Exercise data START

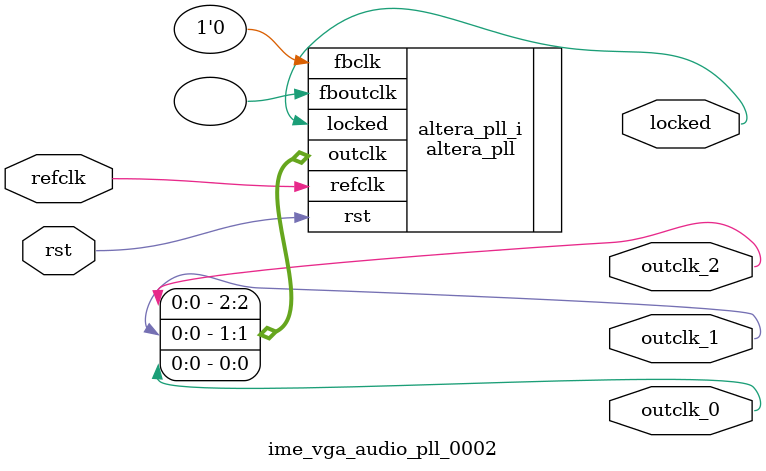
<source format=v>
`timescale 1ns/10ps
module  ime_vga_audio_pll_0002(

	// interface 'refclk'
	input wire refclk,

	// interface 'reset'
	input wire rst,

	// interface 'outclk0'
	output wire outclk_0,

	// interface 'outclk1'
	output wire outclk_1,

	// interface 'outclk2'
	output wire outclk_2,

	// interface 'locked'
	output wire locked
);

	altera_pll #(
		.fractional_vco_multiplier("false"),
		.reference_clock_frequency("50.0 MHz"),
		.operation_mode("direct"),
		.number_of_clocks(3),
		.output_clock_frequency0("18.000000 MHz"),
		.phase_shift0("0 ps"),
		.duty_cycle0(50),
		.output_clock_frequency1("6.144578 MHz"),
		.phase_shift1("0 ps"),
		.duty_cycle1(50),
		.output_clock_frequency2("6.144578 MHz"),
		.phase_shift2("0 ps"),
		.duty_cycle2(50),
		.output_clock_frequency3("0 MHz"),
		.phase_shift3("0 ps"),
		.duty_cycle3(50),
		.output_clock_frequency4("0 MHz"),
		.phase_shift4("0 ps"),
		.duty_cycle4(50),
		.output_clock_frequency5("0 MHz"),
		.phase_shift5("0 ps"),
		.duty_cycle5(50),
		.output_clock_frequency6("0 MHz"),
		.phase_shift6("0 ps"),
		.duty_cycle6(50),
		.output_clock_frequency7("0 MHz"),
		.phase_shift7("0 ps"),
		.duty_cycle7(50),
		.output_clock_frequency8("0 MHz"),
		.phase_shift8("0 ps"),
		.duty_cycle8(50),
		.output_clock_frequency9("0 MHz"),
		.phase_shift9("0 ps"),
		.duty_cycle9(50),
		.output_clock_frequency10("0 MHz"),
		.phase_shift10("0 ps"),
		.duty_cycle10(50),
		.output_clock_frequency11("0 MHz"),
		.phase_shift11("0 ps"),
		.duty_cycle11(50),
		.output_clock_frequency12("0 MHz"),
		.phase_shift12("0 ps"),
		.duty_cycle12(50),
		.output_clock_frequency13("0 MHz"),
		.phase_shift13("0 ps"),
		.duty_cycle13(50),
		.output_clock_frequency14("0 MHz"),
		.phase_shift14("0 ps"),
		.duty_cycle14(50),
		.output_clock_frequency15("0 MHz"),
		.phase_shift15("0 ps"),
		.duty_cycle15(50),
		.output_clock_frequency16("0 MHz"),
		.phase_shift16("0 ps"),
		.duty_cycle16(50),
		.output_clock_frequency17("0 MHz"),
		.phase_shift17("0 ps"),
		.duty_cycle17(50),
		.pll_type("General"),
		.pll_subtype("General")
	) altera_pll_i (
		.rst	(rst),
		.outclk	({outclk_2, outclk_1, outclk_0}),
		.locked	(locked),
		.fboutclk	( ),
		.fbclk	(1'b0),
		.refclk	(refclk)
	);
endmodule


</source>
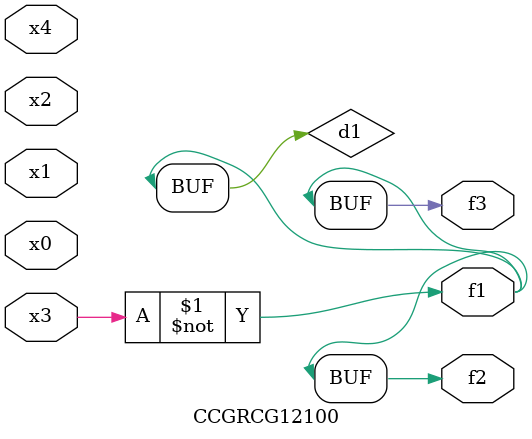
<source format=v>
module CCGRCG12100(
	input x0, x1, x2, x3, x4,
	output f1, f2, f3
);

	wire d1, d2;

	xnor (d1, x3);
	not (d2, x1);
	assign f1 = d1;
	assign f2 = d1;
	assign f3 = d1;
endmodule

</source>
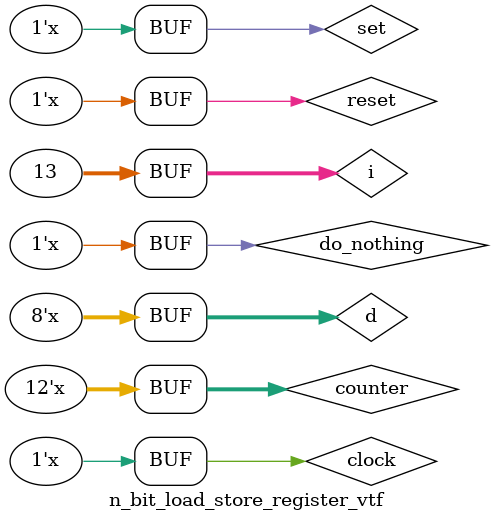
<source format=v>
`timescale 1ns / 1ps


module n_bit_load_store_register_vtf;

	parameter n = 8;
	// Inputs
	reg clock;
	reg set;
	reg reset;
	reg do_nothing;
	reg [n-1:0] d;

	reg [n-1+1+1+1+1:0] counter;
	reg error;
	reg [n-1:0] q_correct;
	
	integer i;

	// Outputs
	wire [n-1:0] q;

	// Instantiate the Unit Under Test (UUT)
	n_bit_load_store_register uut (
		.clock(clock), 
		.d(d), 
		.set(set), 
		.reset(reset), 
		.do_nothing(do_nothing), 
		.q(q)
	);

	initial begin
		// Initialize Inputs
		clock = 0;
		d = 0;
		set = 0;
		reset = 0;
		do_nothing = 0;
		counter = 0;
		error = 0;

		// Wait 100 ns for global reset to finish
		#100;
        
		// Add stimulus here

	end
	
	always
	begin
		#20;
		counter = counter + 1;
		
		clock = counter[0];
		set = counter[1];
		reset = counter[2];
		do_nothing = counter[3];
	
		for (i = 4; i < n+1+1+1+1+1; i = i + 1)
			d[i-4] = counter[i];
	end
	
	always@(posedge(clock))
	begin
		#1;
		if (reset == 0)
			for (i = 0; i < n; i = i + 1)
				q_correct[i] = 0;
		else if (set == 0)
			for (i = 0; i < n; i = i + 1)
				q_correct[i] = 1;
		else
			for (i = 0; i < n; i = i + 1)
				if (do_nothing == 0)
					q_correct[i] = d[i];
		#1;
		error = 0;
		for (i = 0; i < n; i = i + 1)
			if (q_correct[i] != q[i])
				error = 1;
	end
      
endmodule


</source>
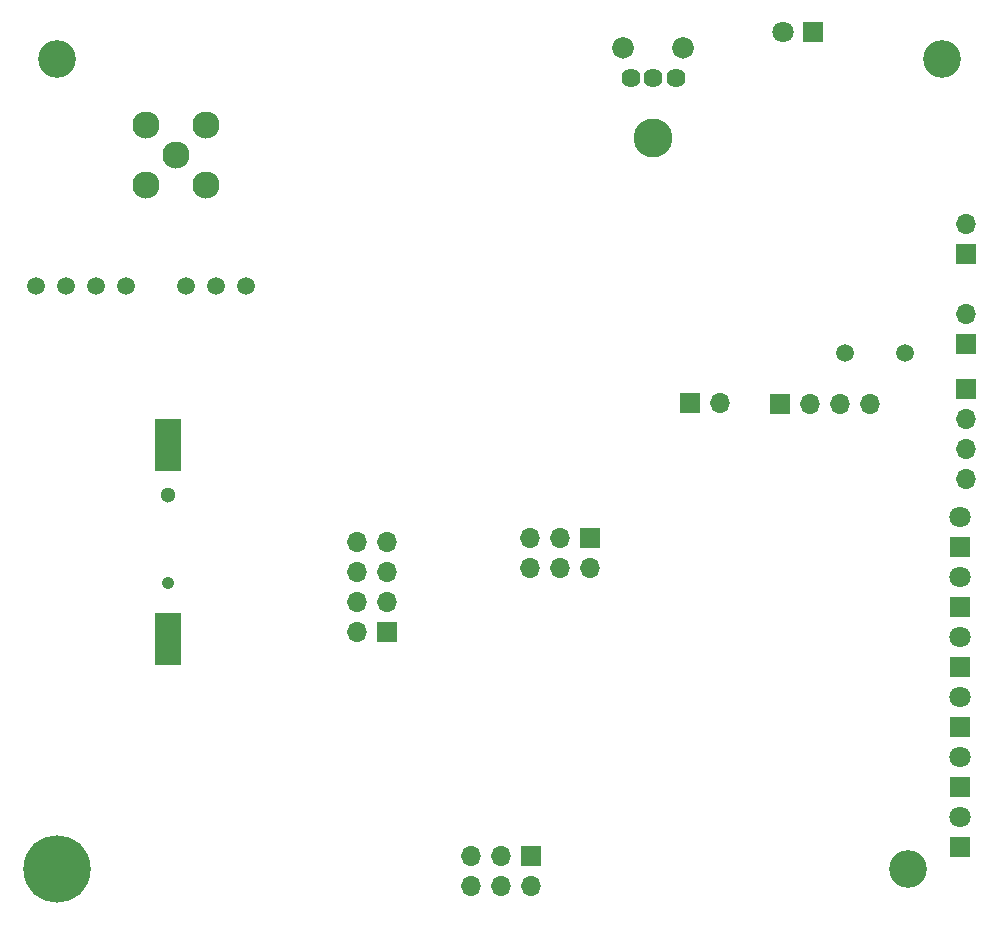
<source format=gbr>
G04 #@! TF.GenerationSoftware,KiCad,Pcbnew,(6.0.7)*
G04 #@! TF.CreationDate,2022-09-05T18:06:52-05:00*
G04 #@! TF.ProjectId,control_pcb,636f6e74-726f-46c5-9f70-63622e6b6963,3.1*
G04 #@! TF.SameCoordinates,Original*
G04 #@! TF.FileFunction,Soldermask,Bot*
G04 #@! TF.FilePolarity,Negative*
%FSLAX46Y46*%
G04 Gerber Fmt 4.6, Leading zero omitted, Abs format (unit mm)*
G04 Created by KiCad (PCBNEW (6.0.7)) date 2022-09-05 18:06:52*
%MOMM*%
%LPD*%
G01*
G04 APERTURE LIST*
%ADD10O,1.700000X1.700000*%
%ADD11R,1.700000X1.700000*%
%ADD12C,2.300000*%
%ADD13R,2.300000X4.500000*%
%ADD14C,1.050000*%
%ADD15C,1.300000*%
%ADD16C,1.500000*%
%ADD17C,1.620000*%
%ADD18C,1.830000*%
%ADD19C,3.300000*%
%ADD20C,3.200000*%
%ADD21C,5.700000*%
%ADD22R,1.800000X1.800000*%
%ADD23C,1.800000*%
%ADD24C,1.509000*%
G04 APERTURE END LIST*
D10*
X154432000Y-135890000D03*
X154432000Y-133350000D03*
X154432000Y-130810000D03*
D11*
X154432000Y-128270000D03*
D12*
X84963000Y-105918000D03*
X90043000Y-105918000D03*
X84963000Y-110998000D03*
X90043000Y-110998000D03*
X87503000Y-108458000D03*
D13*
X86868000Y-132995000D03*
X86868000Y-149395000D03*
D14*
X86868000Y-144695000D03*
D15*
X86868000Y-137245000D03*
D16*
X144185000Y-125222000D03*
X149185000Y-125222000D03*
D10*
X133604000Y-129413000D03*
D11*
X131064000Y-129413000D03*
X138684000Y-129540000D03*
D10*
X141224000Y-129540000D03*
X143764000Y-129540000D03*
X146304000Y-129540000D03*
D17*
X129797001Y-101887001D03*
X127892001Y-101887001D03*
X125987001Y-101887001D03*
D18*
X125352001Y-99347001D03*
X130432001Y-99347001D03*
D19*
X127892001Y-106967001D03*
D20*
X77470000Y-100330000D03*
X152400000Y-100330000D03*
X149479000Y-168910000D03*
D21*
X77470000Y-168910000D03*
D11*
X122555000Y-140843000D03*
D10*
X122555000Y-143383000D03*
X120015000Y-140843000D03*
X120015000Y-143383000D03*
X117475000Y-140843000D03*
X117475000Y-143383000D03*
X112522000Y-170307000D03*
X112522000Y-167767000D03*
X115062000Y-170307000D03*
X115062000Y-167767000D03*
X117602000Y-170307000D03*
D11*
X117602000Y-167767000D03*
X154432000Y-124460000D03*
D10*
X154432000Y-121920000D03*
X154432000Y-114300000D03*
D11*
X154432000Y-116840000D03*
X105410000Y-148844000D03*
D10*
X102870000Y-148844000D03*
X105410000Y-146304000D03*
X102870000Y-146304000D03*
X105410000Y-143764000D03*
X102870000Y-143764000D03*
X105410000Y-141224000D03*
X102870000Y-141224000D03*
D22*
X153924000Y-141605000D03*
D23*
X153924000Y-139065000D03*
X153924000Y-144145000D03*
D22*
X153924000Y-146685000D03*
X141478000Y-98044000D03*
D23*
X138938000Y-98044000D03*
D22*
X153924000Y-156845000D03*
D23*
X153924000Y-154305000D03*
X153924000Y-149225000D03*
D22*
X153924000Y-151765000D03*
X153924000Y-167005000D03*
D23*
X153924000Y-164465000D03*
X153924000Y-159385000D03*
D22*
X153924000Y-161925000D03*
D24*
X93446000Y-119533200D03*
X90906000Y-119533200D03*
X88366000Y-119533200D03*
X83286000Y-119533200D03*
X80746000Y-119533200D03*
X78206000Y-119533200D03*
X75666000Y-119533200D03*
M02*

</source>
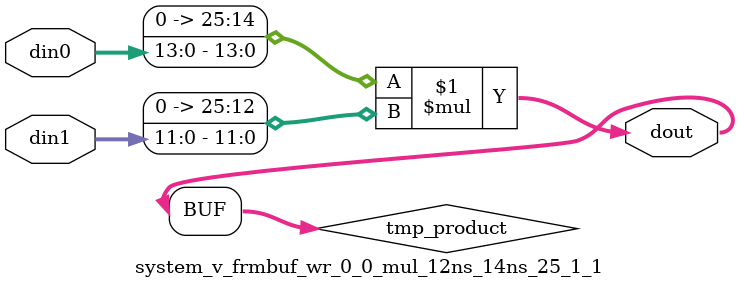
<source format=v>

`timescale 1 ns / 1 ps

  module system_v_frmbuf_wr_0_0_mul_12ns_14ns_25_1_1(din0, din1, dout);
parameter ID = 1;
parameter NUM_STAGE = 0;
parameter din0_WIDTH = 14;
parameter din1_WIDTH = 12;
parameter dout_WIDTH = 26;

input [din0_WIDTH - 1 : 0] din0; 
input [din1_WIDTH - 1 : 0] din1; 
output [dout_WIDTH - 1 : 0] dout;

wire signed [dout_WIDTH - 1 : 0] tmp_product;










assign tmp_product = $signed({1'b0, din0}) * $signed({1'b0, din1});











assign dout = tmp_product;







endmodule

</source>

Exercise data END

### What is expected
Only lines holding the word "counter" belong in the answer; copy each one from the material.

### Your response
	reg [n-1+1+1+1+1:0] counter;
		counter = 0;
		counter = counter + 1;
		clock = counter[0];
		set = counter[1];
		reset = counter[2];
		do_nothing = counter[3];
			d[i-4] = counter[i];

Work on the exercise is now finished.